Lina i Heydrich uważali dziwactwa Himmlera za zabawne („śmialiśmy się z jego hobby”), ale zasadniczo nieszkodliwe. „Mój mąż i ja podchodziliśmy do tego z życzliwym uśmiechem”, wspominała. Słuchali „bez emocji jego teorii o pogańskich kamieniach”.
Heydrich nie był jednak całkowicie obojętny na „mistycyzm” Himmlera. W dzień przesilenia letniego 1935 roku zwiedzał Fehmarn, rodzinną wyspę Liny, oprowadzany przez miejscowego historyka. Zaprowadził on Heydricha do znanego w okolicy osiemnastowiecznego domu stojącego w miejscu znacznie starszego budynku, obok starych kamiennych nagrobków. Pamiętając o zainteresowaniu Himmlera wczesnymi kulturami skandynawskimi – Ahnenerbe badało historię Danii, Szwecji, Norwegii, Islandii i Finlandii – Heydrich zaproponował, by stworzyć tam duże muzeum i fundację, która by je finansowała.
Lina i jej mąż mieli również na Fehmarn dom letniskowy. Prace budowlane skończyły się właśnie tego dnia, gdy Heydrich dokonał swego odkrycia archeologicznego.

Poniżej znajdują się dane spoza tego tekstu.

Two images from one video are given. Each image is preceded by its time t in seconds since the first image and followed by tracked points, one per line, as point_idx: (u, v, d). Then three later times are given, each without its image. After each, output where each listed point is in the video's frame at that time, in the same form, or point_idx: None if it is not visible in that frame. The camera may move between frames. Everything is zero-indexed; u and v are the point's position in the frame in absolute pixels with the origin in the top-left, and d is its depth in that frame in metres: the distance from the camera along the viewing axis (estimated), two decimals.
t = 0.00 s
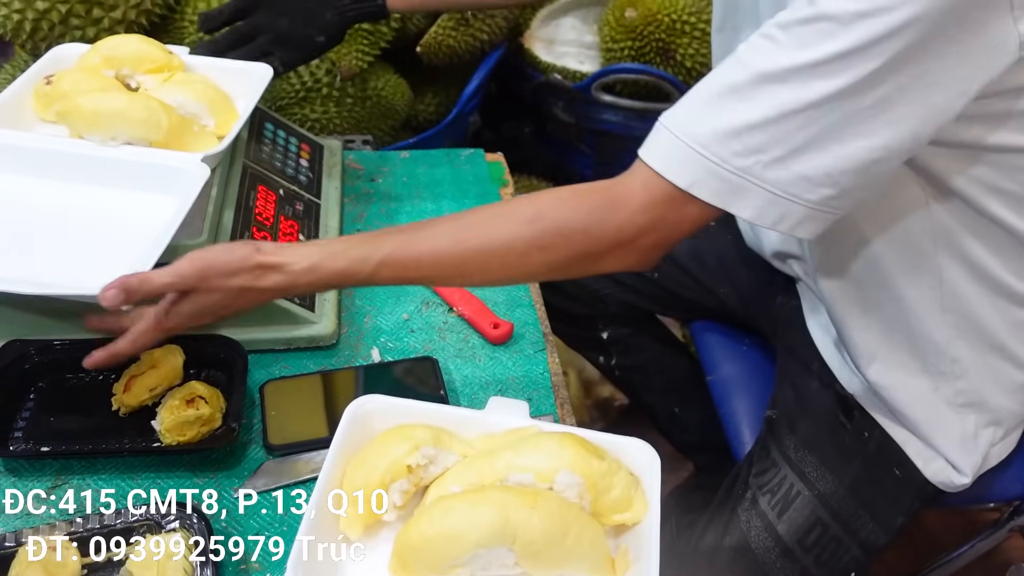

Korzystając z pieniędzy pożyczonych od syna bogatego przemysłowca, który odziedziczył po ojcu fortunę, Heydrichowie kupili sporą działkę przy plaży, z widokiem na Bałtyk, i postawili tam tradycyjny drewniany dom z bali kryty strzechą. Lina uwielbiała to miejsce, a cała rodzina spędzała tu większość letnich wakacji.
Dzięki nowemu, wyższemu statusowi SS po „nocy długich noży” Lina i Margarete mogły kupić mieszkania w Berlinie. Otwierały się przed nimi całkiem nowe możliwości. Mieszkając w Monachium, Lina czuła, że nie ma w nikim oparcia i że wykluczono ją z najwyższych warstw nazistowskiej społeczności. Po przeprowadzce do Berlina zamierzała wejść w świat ludzi dystyngowanych i wpływowych.
Z pomocą przyszedł jej dwudziestopięcioletni Walter Schellenberg. Przystojny i inteligentny Schellenberg był studentem uniwersytetu w Bonn. Zaliczył dwa lata medycyny, potem przeniósł się na prawo. W 1933 roku wstąpił do SS i zatrudnił się w SD, zwerbowany przez dwóch spośród swoich wykładowców. Wkrótce zaczął się spotykać z Heydrichem i Liną. Zdaniem Schellenberga Lina „cieszyła się, że znalazła […] kogoś, kto mógł zaspokoić jej głód lepszego życia, tęsknotę za inteligentniejszym i bardziej kulturalnym towarzystwem ze świata literatury i sztuki”. Zabierał Heydrichów „na koncerty i do teatru”, „zaczęli bywać w najlepszych kręgach berlińskiego społeczeństwa”.